Many children are already using internet-connected AI-powered digital assistants, though, and even if those assistants are not designed specifically for kids, some of their features are. Earlier this month, Wired magazine reported that, in response to parents worrying that their children are learning to order “bots” around and might start to do that to humans, too,

Amazon and Google both announced this week that their voice assistants can now encourage kids to punctuate their requests with ‘please.’ The version of Alexa that inhabits the new Echo Dot Kids Edition will thank children for ‘asking so nicely.’ Google Assistant's forthcoming Pretty Please feature will remind kids to ‘say the magic word’ before complying with their wishes.

Nothing wrong with politeness, of course (though enforced politeness that turns “please” into another “OK, Google” might not be the most educational thing). But are we slipping back toward Mattel’s Aristotle? Wired quotes John Havens, executive director of the the IEEE Global Initiative on Ethics of Autonomous and Intelligent Systems: "I think it's reasonable to ask if parenting will become a skill that, like Go or chess, is better performed by a machine.”

Is it? And what I mean is not “is it reasonable,” but “is it such a skill”?

I don’t think so. Certainly not at its best. And what about other circumstances? Would an AI “parent” be better than no parent, for kids in that position? Would it be different if the technology were there not to allow frazzled busy parents to ignore their kids’ needs while they do non-parenting-related things, but to fill a void? The mind boggles.

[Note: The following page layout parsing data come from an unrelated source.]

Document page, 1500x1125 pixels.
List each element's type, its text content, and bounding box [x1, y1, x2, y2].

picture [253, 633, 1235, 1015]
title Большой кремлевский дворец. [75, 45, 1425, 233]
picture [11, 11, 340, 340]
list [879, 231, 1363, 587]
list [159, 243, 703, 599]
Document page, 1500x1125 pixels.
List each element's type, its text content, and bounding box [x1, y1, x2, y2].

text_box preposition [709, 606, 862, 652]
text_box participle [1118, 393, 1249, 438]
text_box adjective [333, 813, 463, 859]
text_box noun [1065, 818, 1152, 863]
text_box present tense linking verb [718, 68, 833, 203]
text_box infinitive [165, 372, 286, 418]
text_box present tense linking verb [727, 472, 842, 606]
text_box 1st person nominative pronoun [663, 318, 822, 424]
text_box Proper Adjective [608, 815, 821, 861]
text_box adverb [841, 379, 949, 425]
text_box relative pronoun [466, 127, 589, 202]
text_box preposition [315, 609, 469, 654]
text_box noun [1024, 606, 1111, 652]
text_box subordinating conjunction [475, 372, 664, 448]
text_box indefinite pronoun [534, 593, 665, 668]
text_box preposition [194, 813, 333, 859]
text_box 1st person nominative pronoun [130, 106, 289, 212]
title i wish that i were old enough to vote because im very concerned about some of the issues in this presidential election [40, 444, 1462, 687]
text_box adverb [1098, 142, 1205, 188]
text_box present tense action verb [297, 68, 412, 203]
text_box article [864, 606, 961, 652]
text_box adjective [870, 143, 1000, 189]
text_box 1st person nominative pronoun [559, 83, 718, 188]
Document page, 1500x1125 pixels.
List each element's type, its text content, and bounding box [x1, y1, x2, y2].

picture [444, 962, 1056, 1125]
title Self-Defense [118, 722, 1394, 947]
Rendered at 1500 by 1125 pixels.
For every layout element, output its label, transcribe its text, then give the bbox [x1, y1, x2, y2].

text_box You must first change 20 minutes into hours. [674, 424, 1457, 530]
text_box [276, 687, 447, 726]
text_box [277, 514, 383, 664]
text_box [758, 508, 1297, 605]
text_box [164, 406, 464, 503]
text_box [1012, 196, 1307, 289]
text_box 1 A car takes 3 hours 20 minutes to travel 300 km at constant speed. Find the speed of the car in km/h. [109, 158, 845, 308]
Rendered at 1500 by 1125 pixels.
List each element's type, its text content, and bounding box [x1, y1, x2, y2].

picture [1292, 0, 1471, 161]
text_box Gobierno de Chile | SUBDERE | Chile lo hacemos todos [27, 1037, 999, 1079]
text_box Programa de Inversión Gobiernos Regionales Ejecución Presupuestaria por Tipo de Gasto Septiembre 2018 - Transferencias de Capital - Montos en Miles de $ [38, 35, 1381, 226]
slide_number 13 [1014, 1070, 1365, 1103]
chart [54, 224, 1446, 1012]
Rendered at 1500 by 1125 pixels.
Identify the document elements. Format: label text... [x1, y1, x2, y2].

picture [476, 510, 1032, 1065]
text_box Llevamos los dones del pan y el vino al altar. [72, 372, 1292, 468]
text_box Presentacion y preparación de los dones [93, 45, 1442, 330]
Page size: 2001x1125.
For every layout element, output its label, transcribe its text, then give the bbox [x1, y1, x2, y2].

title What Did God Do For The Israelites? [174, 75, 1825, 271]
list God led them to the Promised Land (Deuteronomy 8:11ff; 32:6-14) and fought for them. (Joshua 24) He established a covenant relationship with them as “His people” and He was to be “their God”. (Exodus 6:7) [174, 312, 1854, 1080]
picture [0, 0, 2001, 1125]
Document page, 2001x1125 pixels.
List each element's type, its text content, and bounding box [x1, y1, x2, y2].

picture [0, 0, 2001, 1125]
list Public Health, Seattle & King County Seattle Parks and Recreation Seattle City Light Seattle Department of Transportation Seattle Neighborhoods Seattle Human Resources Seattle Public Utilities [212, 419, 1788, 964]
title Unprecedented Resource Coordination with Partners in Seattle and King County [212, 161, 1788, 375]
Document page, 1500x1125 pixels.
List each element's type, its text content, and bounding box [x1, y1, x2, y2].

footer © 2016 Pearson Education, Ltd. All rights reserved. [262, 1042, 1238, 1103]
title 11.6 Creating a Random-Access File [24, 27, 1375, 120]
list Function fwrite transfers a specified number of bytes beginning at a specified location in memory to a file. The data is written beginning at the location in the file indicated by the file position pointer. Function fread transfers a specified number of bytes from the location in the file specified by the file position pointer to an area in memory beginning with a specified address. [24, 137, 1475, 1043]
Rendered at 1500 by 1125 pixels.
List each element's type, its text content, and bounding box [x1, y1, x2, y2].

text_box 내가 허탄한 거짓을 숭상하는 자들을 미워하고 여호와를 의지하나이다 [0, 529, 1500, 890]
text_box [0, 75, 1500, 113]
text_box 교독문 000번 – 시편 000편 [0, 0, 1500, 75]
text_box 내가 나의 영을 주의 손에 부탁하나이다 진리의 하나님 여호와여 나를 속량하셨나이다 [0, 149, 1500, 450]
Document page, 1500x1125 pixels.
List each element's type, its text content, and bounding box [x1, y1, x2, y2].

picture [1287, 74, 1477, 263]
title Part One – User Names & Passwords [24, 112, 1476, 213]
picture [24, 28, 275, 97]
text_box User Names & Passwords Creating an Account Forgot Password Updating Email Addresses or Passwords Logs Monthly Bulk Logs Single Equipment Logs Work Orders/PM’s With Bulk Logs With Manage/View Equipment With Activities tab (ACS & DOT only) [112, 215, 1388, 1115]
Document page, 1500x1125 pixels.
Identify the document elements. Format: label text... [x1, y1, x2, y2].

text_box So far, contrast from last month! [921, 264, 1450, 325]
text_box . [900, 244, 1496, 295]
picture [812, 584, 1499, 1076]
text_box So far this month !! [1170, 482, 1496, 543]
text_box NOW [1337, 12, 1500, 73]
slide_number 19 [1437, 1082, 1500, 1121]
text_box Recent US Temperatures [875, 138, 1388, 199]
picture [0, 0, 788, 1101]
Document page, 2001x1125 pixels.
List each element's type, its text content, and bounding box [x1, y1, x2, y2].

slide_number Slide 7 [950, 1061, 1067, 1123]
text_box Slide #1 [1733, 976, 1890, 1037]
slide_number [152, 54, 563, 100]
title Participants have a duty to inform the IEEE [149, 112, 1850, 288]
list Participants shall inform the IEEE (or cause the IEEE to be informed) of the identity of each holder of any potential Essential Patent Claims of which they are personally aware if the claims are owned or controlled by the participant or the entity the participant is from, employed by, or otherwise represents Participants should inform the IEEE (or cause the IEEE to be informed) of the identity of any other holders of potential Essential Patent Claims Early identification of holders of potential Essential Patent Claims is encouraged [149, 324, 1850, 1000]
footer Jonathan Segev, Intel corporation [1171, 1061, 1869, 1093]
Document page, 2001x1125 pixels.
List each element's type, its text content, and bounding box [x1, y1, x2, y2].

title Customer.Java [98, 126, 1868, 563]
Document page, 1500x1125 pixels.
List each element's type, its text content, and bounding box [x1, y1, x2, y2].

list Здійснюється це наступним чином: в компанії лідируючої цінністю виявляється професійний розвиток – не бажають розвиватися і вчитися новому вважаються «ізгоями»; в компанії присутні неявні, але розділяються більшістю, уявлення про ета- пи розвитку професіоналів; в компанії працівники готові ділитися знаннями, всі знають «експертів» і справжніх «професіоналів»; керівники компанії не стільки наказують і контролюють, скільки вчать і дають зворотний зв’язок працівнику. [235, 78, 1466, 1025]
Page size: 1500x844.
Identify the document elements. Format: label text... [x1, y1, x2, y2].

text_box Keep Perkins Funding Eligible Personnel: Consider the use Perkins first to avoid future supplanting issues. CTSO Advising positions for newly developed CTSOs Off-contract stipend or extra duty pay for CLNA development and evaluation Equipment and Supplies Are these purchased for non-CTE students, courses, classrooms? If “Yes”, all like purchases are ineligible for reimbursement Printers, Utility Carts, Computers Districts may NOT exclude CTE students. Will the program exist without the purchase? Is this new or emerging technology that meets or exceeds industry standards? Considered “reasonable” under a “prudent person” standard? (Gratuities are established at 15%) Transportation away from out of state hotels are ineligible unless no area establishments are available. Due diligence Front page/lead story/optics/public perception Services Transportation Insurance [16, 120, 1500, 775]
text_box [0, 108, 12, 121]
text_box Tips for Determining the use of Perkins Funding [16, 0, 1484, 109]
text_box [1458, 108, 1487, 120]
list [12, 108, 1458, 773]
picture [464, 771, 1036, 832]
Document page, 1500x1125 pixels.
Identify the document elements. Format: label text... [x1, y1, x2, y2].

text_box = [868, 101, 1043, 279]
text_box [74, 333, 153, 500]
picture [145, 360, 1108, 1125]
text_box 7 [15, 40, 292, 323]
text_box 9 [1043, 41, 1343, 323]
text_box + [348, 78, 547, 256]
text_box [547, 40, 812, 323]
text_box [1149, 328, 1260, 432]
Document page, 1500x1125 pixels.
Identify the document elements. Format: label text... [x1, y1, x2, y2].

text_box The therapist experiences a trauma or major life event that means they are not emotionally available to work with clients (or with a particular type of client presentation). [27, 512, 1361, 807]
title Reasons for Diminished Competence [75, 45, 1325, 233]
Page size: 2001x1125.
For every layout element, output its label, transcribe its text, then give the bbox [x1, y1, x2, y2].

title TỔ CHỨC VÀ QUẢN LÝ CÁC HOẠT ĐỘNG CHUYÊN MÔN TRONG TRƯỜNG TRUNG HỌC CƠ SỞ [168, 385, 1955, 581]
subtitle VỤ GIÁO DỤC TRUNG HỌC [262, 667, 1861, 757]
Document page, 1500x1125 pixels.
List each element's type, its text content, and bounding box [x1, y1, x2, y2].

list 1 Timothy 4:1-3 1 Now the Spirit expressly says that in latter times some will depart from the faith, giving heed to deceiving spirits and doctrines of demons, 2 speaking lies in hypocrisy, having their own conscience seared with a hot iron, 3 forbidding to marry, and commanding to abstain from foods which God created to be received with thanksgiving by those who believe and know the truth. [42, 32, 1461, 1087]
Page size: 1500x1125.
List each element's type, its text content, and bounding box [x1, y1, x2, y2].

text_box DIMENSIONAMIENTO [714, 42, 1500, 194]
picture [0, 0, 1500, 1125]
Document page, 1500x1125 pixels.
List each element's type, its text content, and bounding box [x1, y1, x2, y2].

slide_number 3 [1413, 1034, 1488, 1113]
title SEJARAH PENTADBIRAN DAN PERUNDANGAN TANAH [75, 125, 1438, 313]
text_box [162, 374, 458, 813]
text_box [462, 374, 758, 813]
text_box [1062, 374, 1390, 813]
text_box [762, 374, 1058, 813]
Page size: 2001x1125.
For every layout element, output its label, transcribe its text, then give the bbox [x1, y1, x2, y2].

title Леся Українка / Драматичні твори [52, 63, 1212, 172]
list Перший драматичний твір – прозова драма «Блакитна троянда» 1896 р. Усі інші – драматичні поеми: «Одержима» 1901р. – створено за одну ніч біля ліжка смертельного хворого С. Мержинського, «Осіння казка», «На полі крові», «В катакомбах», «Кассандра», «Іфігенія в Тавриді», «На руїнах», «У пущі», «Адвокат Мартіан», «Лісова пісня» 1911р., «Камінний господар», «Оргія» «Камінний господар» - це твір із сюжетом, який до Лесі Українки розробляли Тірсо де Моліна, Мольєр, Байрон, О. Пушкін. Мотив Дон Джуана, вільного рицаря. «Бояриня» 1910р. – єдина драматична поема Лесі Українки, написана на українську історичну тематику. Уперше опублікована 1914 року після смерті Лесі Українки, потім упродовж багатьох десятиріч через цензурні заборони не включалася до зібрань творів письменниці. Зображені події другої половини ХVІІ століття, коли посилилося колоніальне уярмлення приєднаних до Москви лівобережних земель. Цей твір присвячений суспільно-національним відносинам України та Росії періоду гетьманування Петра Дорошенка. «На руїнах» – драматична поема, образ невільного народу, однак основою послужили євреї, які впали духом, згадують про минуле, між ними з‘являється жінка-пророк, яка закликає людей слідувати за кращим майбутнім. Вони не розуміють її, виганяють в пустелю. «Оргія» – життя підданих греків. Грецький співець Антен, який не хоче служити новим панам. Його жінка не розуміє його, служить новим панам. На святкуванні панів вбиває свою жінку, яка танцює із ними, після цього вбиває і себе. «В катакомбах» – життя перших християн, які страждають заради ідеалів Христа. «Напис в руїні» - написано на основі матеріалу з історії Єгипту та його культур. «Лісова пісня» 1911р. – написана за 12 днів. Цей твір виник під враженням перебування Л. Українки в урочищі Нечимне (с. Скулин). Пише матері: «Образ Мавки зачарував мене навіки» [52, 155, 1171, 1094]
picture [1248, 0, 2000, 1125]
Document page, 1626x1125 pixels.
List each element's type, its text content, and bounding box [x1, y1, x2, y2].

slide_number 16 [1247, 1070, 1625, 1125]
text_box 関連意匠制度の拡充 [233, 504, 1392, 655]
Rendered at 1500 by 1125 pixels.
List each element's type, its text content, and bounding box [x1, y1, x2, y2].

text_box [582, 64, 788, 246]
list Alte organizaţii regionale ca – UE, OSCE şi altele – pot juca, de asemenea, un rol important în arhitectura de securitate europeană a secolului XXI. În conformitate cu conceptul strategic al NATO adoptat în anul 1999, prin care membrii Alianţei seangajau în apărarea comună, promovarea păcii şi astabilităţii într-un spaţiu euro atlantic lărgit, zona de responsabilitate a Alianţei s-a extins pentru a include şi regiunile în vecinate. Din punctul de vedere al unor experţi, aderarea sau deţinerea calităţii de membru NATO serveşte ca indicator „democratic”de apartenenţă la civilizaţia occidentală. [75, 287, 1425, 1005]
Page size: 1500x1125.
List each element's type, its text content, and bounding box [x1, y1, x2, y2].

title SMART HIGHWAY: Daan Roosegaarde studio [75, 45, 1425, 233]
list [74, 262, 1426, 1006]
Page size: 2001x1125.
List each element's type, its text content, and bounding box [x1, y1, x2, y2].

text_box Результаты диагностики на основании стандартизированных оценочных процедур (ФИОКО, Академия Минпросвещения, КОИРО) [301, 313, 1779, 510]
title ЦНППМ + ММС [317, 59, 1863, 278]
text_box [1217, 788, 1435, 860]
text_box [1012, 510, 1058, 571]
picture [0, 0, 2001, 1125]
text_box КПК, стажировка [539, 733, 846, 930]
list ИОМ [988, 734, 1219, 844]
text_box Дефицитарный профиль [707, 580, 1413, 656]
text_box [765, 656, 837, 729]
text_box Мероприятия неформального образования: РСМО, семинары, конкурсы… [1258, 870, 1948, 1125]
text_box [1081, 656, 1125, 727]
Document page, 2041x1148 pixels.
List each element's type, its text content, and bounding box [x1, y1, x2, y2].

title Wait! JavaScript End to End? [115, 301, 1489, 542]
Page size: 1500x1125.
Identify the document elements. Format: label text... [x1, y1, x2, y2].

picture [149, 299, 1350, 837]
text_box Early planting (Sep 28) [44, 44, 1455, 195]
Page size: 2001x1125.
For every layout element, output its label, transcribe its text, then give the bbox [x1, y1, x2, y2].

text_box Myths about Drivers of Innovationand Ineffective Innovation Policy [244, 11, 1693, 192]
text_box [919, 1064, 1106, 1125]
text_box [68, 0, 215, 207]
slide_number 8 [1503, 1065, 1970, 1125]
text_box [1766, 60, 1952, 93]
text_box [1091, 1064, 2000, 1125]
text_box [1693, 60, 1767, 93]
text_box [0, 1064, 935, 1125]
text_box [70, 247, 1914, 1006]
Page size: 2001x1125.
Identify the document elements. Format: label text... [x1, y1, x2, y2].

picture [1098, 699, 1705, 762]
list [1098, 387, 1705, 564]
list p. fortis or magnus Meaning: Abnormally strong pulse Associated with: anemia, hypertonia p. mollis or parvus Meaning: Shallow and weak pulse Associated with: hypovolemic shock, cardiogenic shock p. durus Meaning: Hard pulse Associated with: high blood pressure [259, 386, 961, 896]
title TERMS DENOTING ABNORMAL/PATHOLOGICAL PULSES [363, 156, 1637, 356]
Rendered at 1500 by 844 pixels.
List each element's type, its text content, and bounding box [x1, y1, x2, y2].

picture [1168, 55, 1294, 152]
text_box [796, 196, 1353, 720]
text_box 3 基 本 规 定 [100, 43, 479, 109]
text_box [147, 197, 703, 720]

Would the benefits outweigh the harms?

Do we just need to designate some areas of human life as AI-free zones?

Last October, the ethicist David O’Hara, who teaches philosophy of religion, wrote a blog post in response to ethicist Evan Selinger, who had asked whether there are some jobs that would be unethical to automate. The blog post is titled “The Ethics of Automation: Poetry and Robot Priests.” In it, he mentions a company that has created a robot that cites biblical verses and offers blessings in multiple languages. O’Hara then riffs on the theme:

… can a meaningful confession be heard by someone who cannot sin…?  Can a machine be a member of a church, or does it have something more like the status of a chalice or a chasuble – something the community uses liturgically but that does not have standing in the deliberations and practices of the community? Another important question: can a machine act as a vicar? That is, can a machine stand in as a representative of God and proclaim the forgiveness of God as we believe those who have been ordained may do?

And what about the writing of poetry? O’Hara again:

My concerns here are twofold: one has to do with the danger of persuasion: not much moves us as powerfully as poetry does. My second concern is about the importance of having our arts be the expressions of the heart of our communities. But I could be wrong: maybe robots should be writing poetry – their own poetry, from one machine to another. 

O’Hara concludes that “We should use the technologies we have to serve those in need. … But we should not pretend that in so doing we have done all that we must do.”

So is the answer, then, that we need not “AI-free zones” but careful consideration, within each area in which human beings interact with each other, about which aspects of those interactions could be usefully automated without losing too much, and which aspects should not, ethically, be automated?

Shakespeare wrote of lunatics, lovers, and poets. Love cannot be conveyed through AI-powered machines; whether some day it might is very much open for debate and not directly relevant to the question at hand: what should we not hand over to AI, now? The singing of lullabies does more than soothe a crying baby; it does something to and for the singer, too, and for the relationship that builds between them. What are the relationships that Go or chess cannot begin to approximate, and that we should be very careful not to damage or delete?